Dijital platformları ve sosyal medyayı işgal eden, ailemizi ve çocuklarımızı zehirlemeyi amaçlayan yoz ve sapkın programlara, seviyesiz yayınlara müsaade etmeyiniz. Dijital aile filtresini tüm medya unsurları için zorunlu hale getirip TV’lerde fesat kaynağı dizilere ve güya aile temalı programlara müsamaha edilmesin.

Koklamaya doyamadan okula yolladığımız çocuklarımıza değerlerimizi aşılayacak, ailenin önemini kavratacak ve yozlaşmaya karşı bilinçlendirecek bir eğitim vererek, idealist ve topluma faydalı bireyler olarak yetiştirilmesi için çaba gösterilsin.

Gittikçe yozlaşan topluma, dejenere edilmiş gençlerimize ve evlatlarımıza, sarsılan aile yapımıza, artan boşanmalara ve azalan evliliklere lütfen çare üreterek topluma rahmet eli uzatılsın.

Aileye dair politikaların Batı’nın ve feminizmin dayatmaları üzerine değil; kültürümüz, dinî ve manevi değerlerimiz üzerine, kendi medeniyet tasavvurumuzla oluşturulması sağlansın.
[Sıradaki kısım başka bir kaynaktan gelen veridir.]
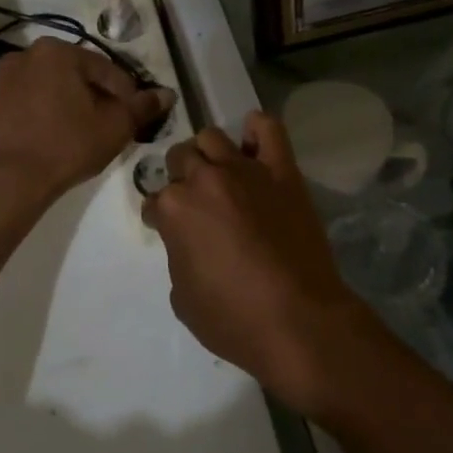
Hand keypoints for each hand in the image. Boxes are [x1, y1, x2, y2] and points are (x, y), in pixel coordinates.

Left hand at [0, 38, 170, 202]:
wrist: (8, 180)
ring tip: (85, 133)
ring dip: (71, 104)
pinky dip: (46, 114)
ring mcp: (4, 80)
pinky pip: (30, 104)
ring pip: (52, 88)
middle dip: (97, 97)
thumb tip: (167, 94)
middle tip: (112, 125)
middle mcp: (26, 56)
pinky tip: (57, 138)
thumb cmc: (67, 145)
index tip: (135, 118)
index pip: (106, 69)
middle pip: (76, 75)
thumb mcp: (114, 127)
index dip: (126, 94)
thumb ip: (142, 107)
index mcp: (56, 51)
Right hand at [141, 111, 388, 414]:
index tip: (169, 231)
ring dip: (208, 154)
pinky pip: (268, 130)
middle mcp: (204, 180)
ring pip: (212, 137)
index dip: (160, 218)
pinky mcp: (282, 172)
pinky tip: (252, 143)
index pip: (153, 200)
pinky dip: (257, 129)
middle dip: (180, 178)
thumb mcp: (182, 298)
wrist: (299, 322)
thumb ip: (178, 255)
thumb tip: (189, 241)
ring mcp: (245, 171)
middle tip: (196, 203)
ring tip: (218, 175)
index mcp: (175, 209)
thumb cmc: (234, 320)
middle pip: (179, 158)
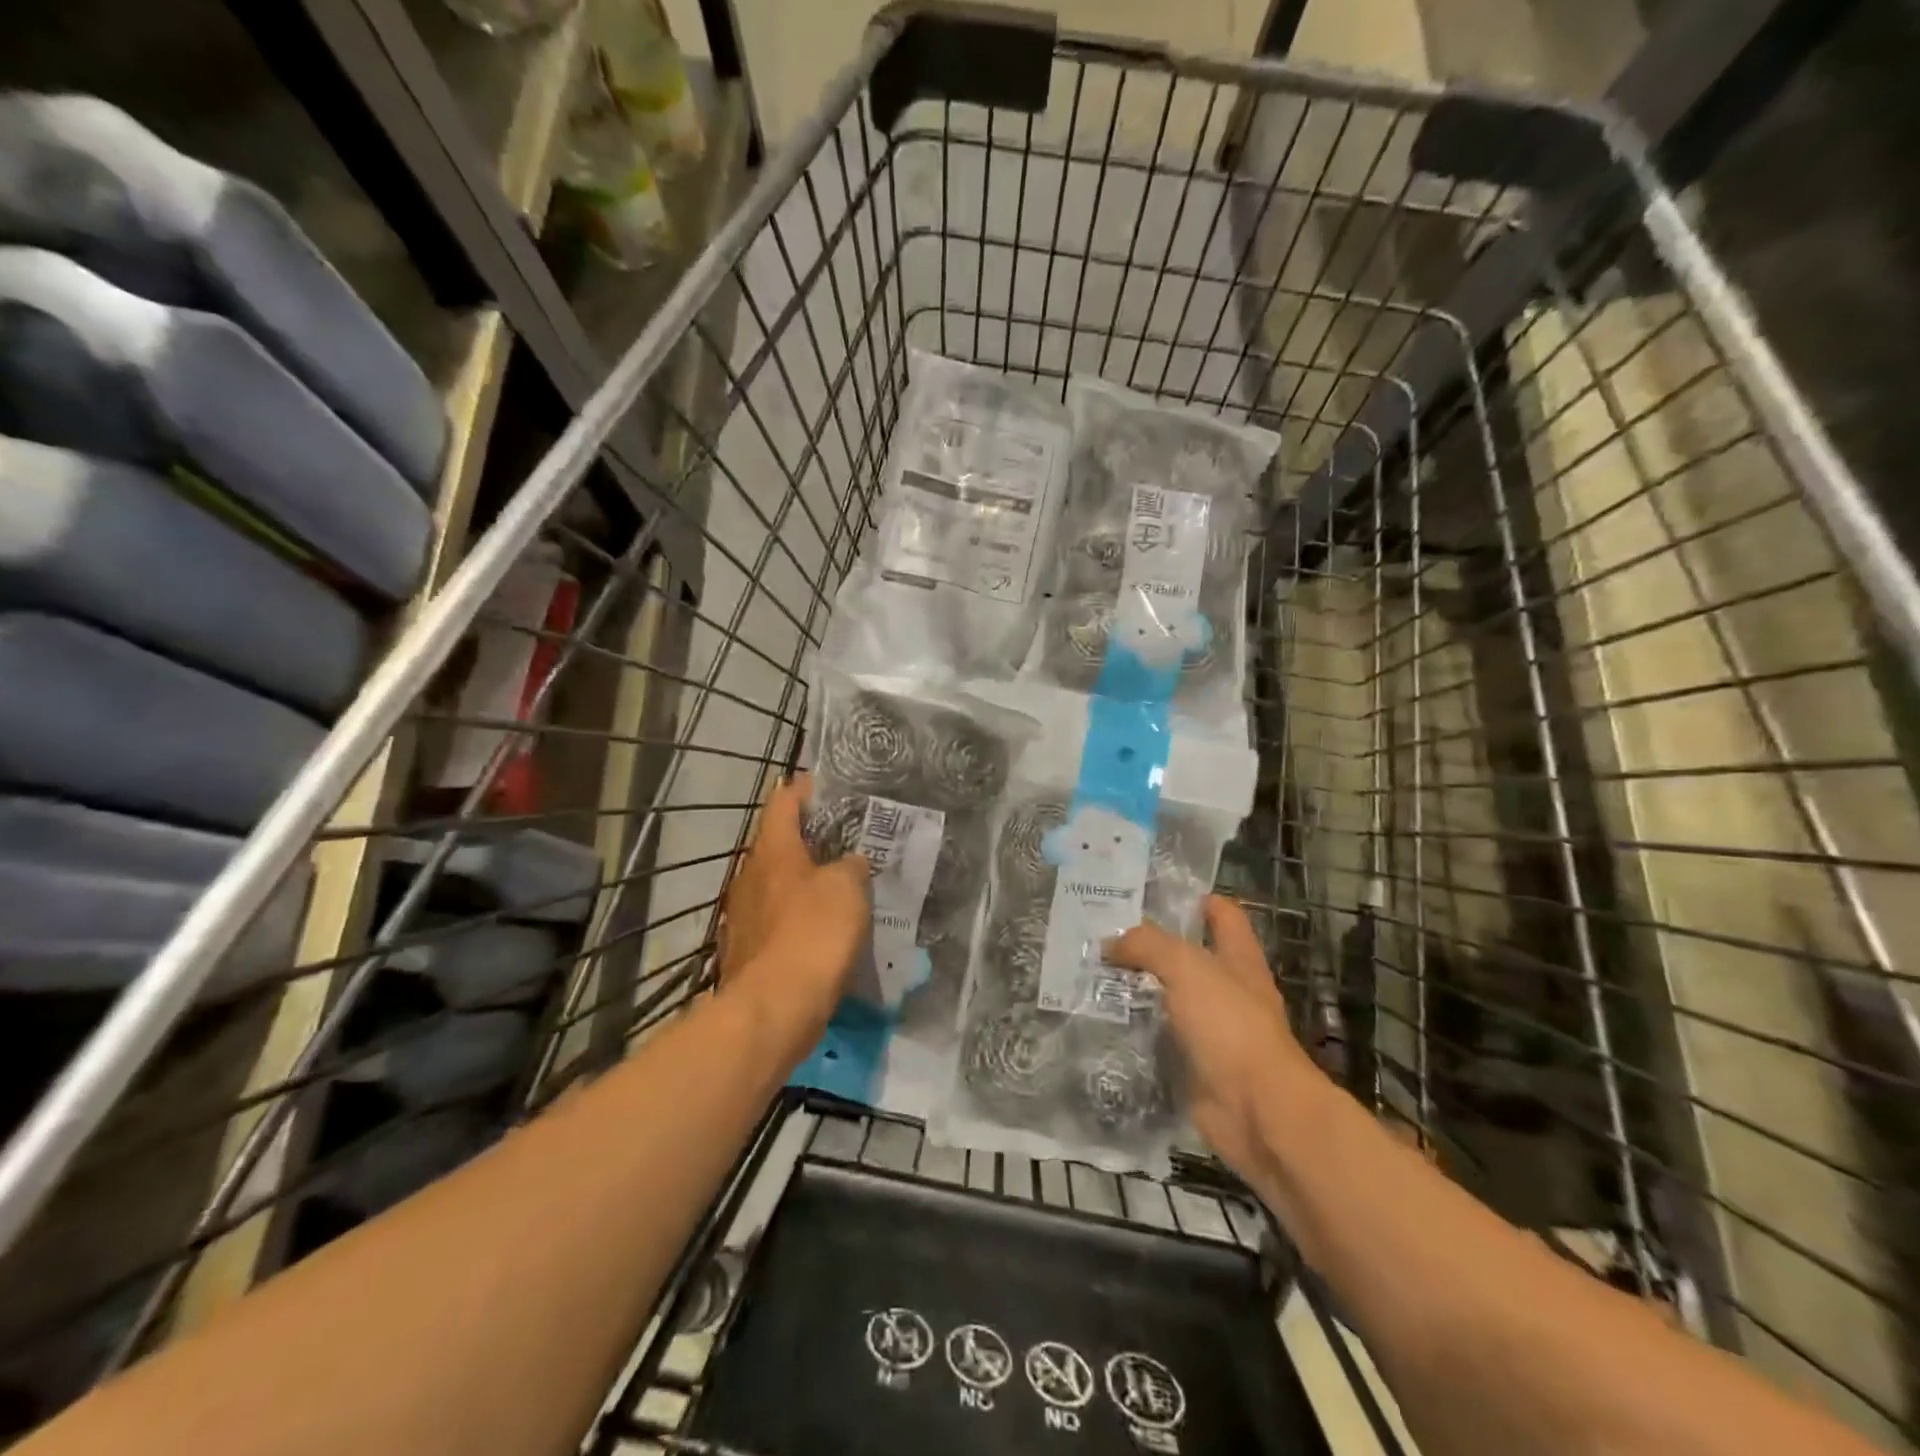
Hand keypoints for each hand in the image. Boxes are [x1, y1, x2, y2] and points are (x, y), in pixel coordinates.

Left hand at [717, 774, 868, 1052]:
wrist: (774, 1008)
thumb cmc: (812, 933)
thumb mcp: (847, 888)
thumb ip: (851, 866)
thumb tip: (849, 863)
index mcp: (772, 850)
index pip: (782, 802)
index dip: (802, 789)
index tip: (824, 784)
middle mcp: (750, 875)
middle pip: (776, 843)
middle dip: (806, 837)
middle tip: (842, 837)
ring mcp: (743, 915)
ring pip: (775, 883)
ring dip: (802, 879)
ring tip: (837, 882)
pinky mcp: (746, 950)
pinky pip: (775, 919)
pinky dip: (796, 915)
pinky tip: (821, 927)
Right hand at [1107, 895, 1323, 1184]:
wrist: (1258, 1112)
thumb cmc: (1230, 1025)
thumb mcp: (1186, 968)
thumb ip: (1148, 946)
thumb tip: (1111, 943)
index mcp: (1238, 958)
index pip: (1222, 914)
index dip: (1192, 900)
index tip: (1148, 896)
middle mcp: (1229, 990)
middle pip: (1189, 957)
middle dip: (1150, 946)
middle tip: (1102, 936)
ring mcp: (1214, 1031)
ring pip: (1170, 999)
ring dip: (1137, 990)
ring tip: (1092, 977)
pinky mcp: (1196, 1065)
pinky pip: (1160, 1040)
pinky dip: (1136, 1032)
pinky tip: (1102, 1023)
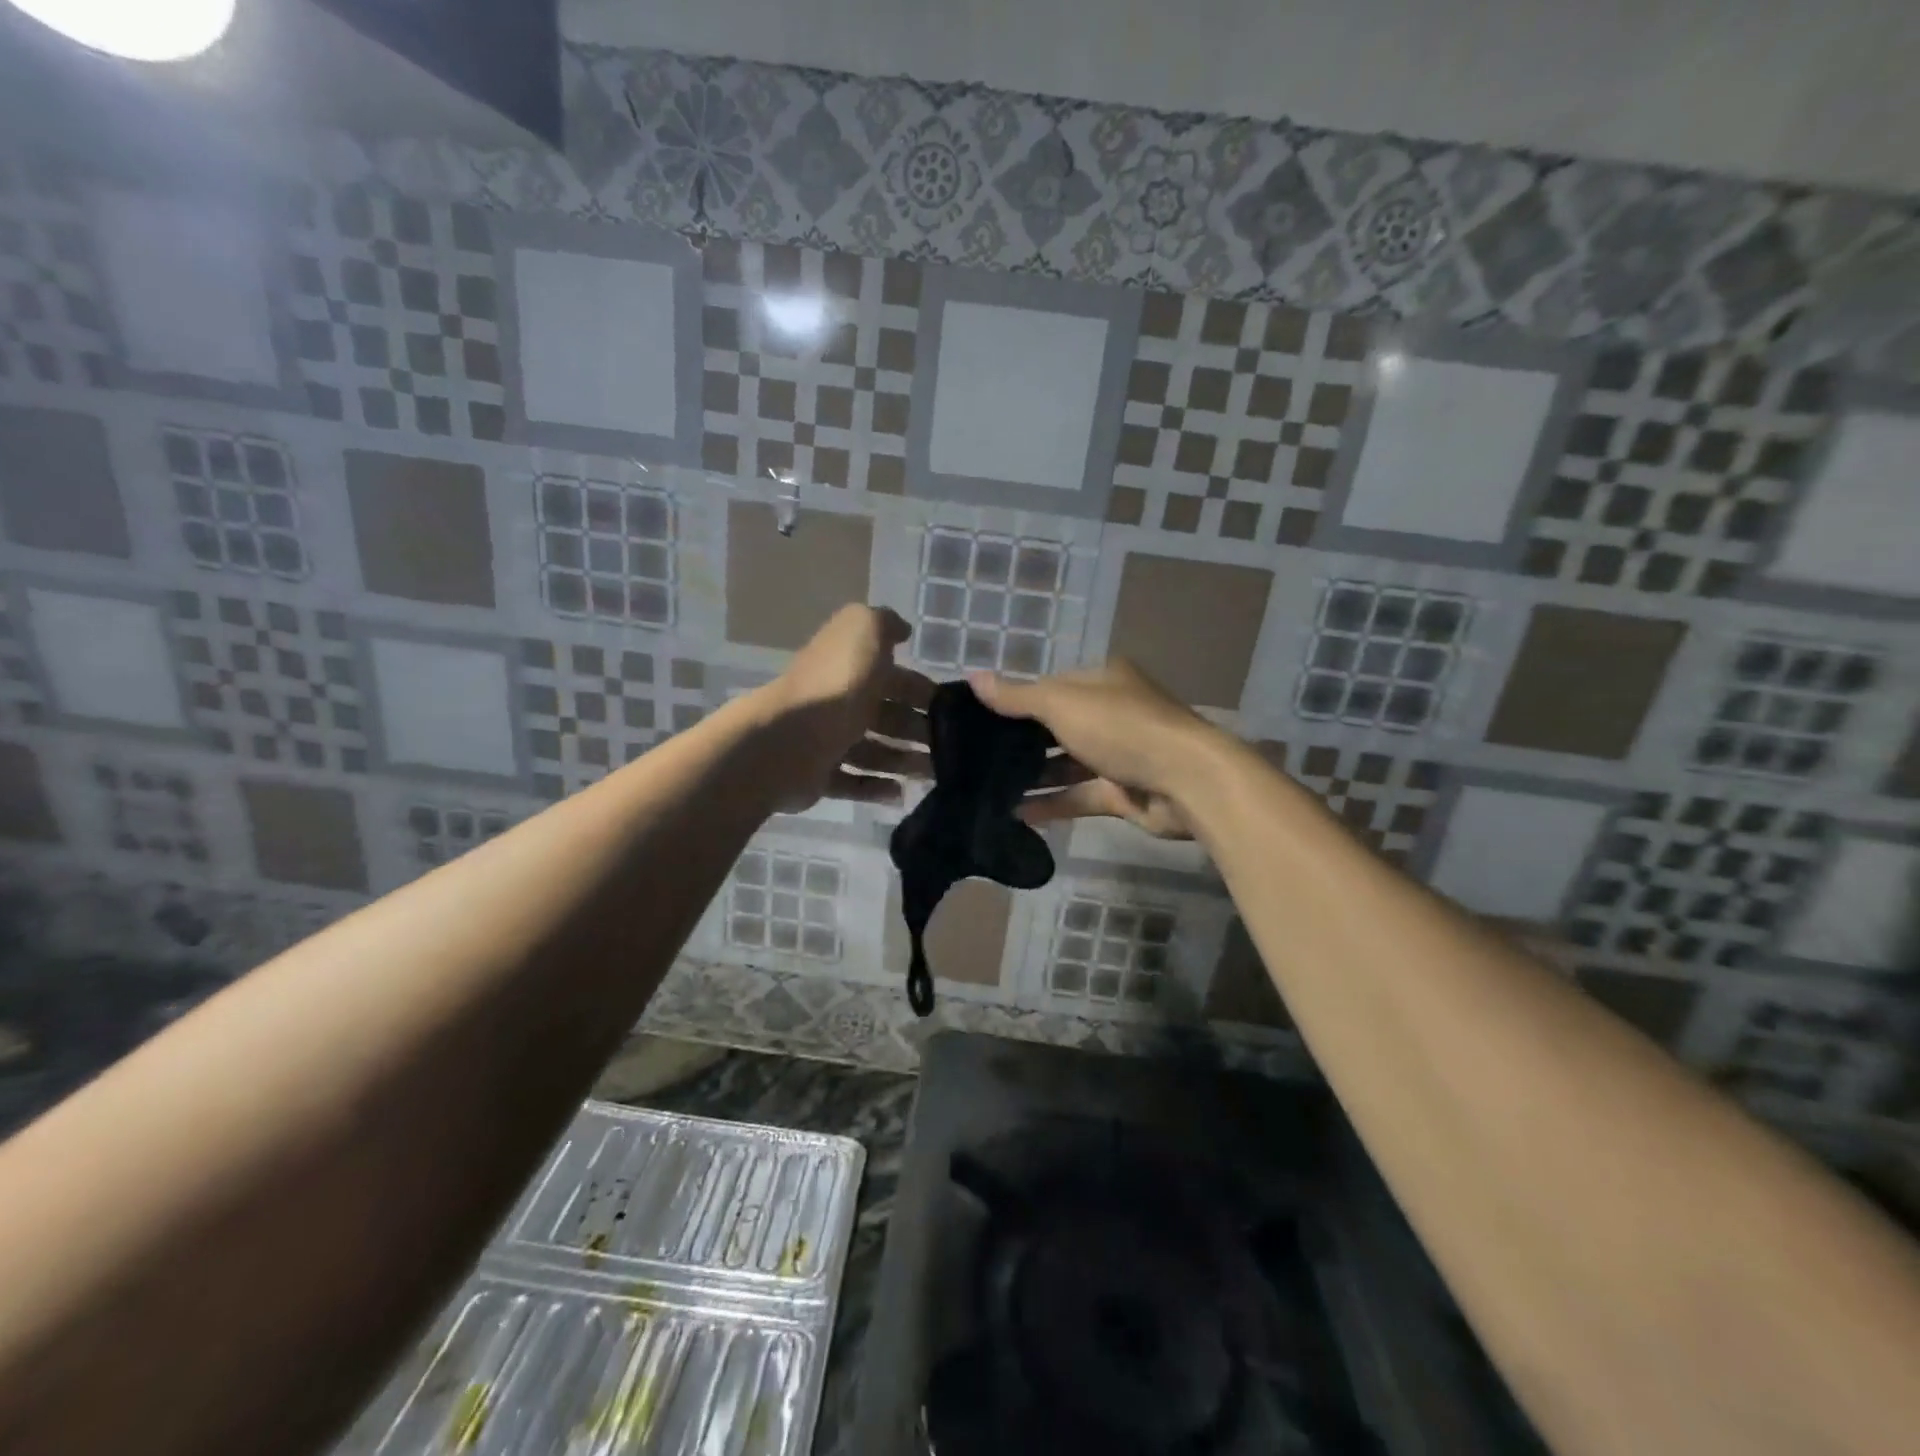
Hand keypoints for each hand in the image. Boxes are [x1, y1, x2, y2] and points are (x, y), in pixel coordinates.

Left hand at [763, 605, 934, 811]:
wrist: (788, 739)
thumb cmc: (835, 685)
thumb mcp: (864, 631)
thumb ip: (884, 623)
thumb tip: (902, 630)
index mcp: (848, 667)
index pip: (892, 676)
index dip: (921, 688)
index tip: (952, 707)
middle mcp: (837, 701)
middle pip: (885, 715)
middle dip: (917, 728)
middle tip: (950, 745)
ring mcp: (825, 740)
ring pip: (872, 750)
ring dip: (903, 760)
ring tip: (931, 772)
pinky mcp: (818, 776)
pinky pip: (852, 782)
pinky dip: (876, 787)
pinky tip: (900, 793)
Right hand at [969, 660, 1222, 838]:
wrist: (1185, 780)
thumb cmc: (1121, 728)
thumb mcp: (1061, 704)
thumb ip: (1017, 696)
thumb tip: (972, 677)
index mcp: (1102, 682)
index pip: (1051, 687)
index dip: (1017, 700)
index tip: (980, 719)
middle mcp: (1112, 713)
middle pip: (1057, 726)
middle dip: (1021, 742)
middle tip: (978, 758)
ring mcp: (1119, 755)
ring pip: (1067, 764)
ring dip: (1034, 776)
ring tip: (989, 788)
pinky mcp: (1122, 792)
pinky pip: (1079, 796)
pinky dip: (1052, 804)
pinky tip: (1016, 814)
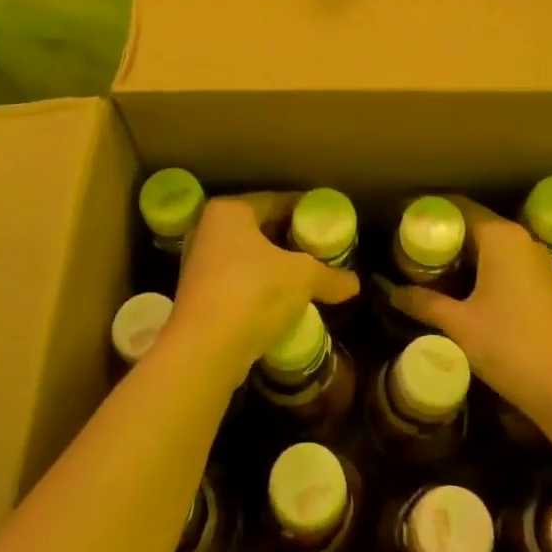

Evlenmeyi kolaylaştıracak ve özendirecek, boşanmaları minimize edecek stratejiler geliştirilsin.

İstanbul Sözleşmesi’nin iptal edilmesi önemliydi; lakin 6284 sayılı yasa ve benzeri düzenlemeler halen yürürlükte, Bu kanunları ve mevzuatları ahlaki, milli ve dini değerlerimize uygun şekilde bir an evvel ıslah etmelidir.

Bizler, İslam medeniyetinin varisleri olarak ailemizi, neslimizi, ahlak ve maneviyatımızı, birlik ve beraberliğimizi bozmayı hedef alan kökü ister dışarıda, isterse içeride olsun, tüm fitne-fesat unsurlarına karşı mücadele etmeye kararlıyız.  Çünkü ailemiz, çocuklarımız, dini ve ahlaki değerlerimiz kırmızı çizgimizdir. Yetkililer, Müslüman halktan gelen bu yoğun talebe daha fazla kayıtsız kalmamalı ve gereken tüm adımları acilen atmalıdır artık.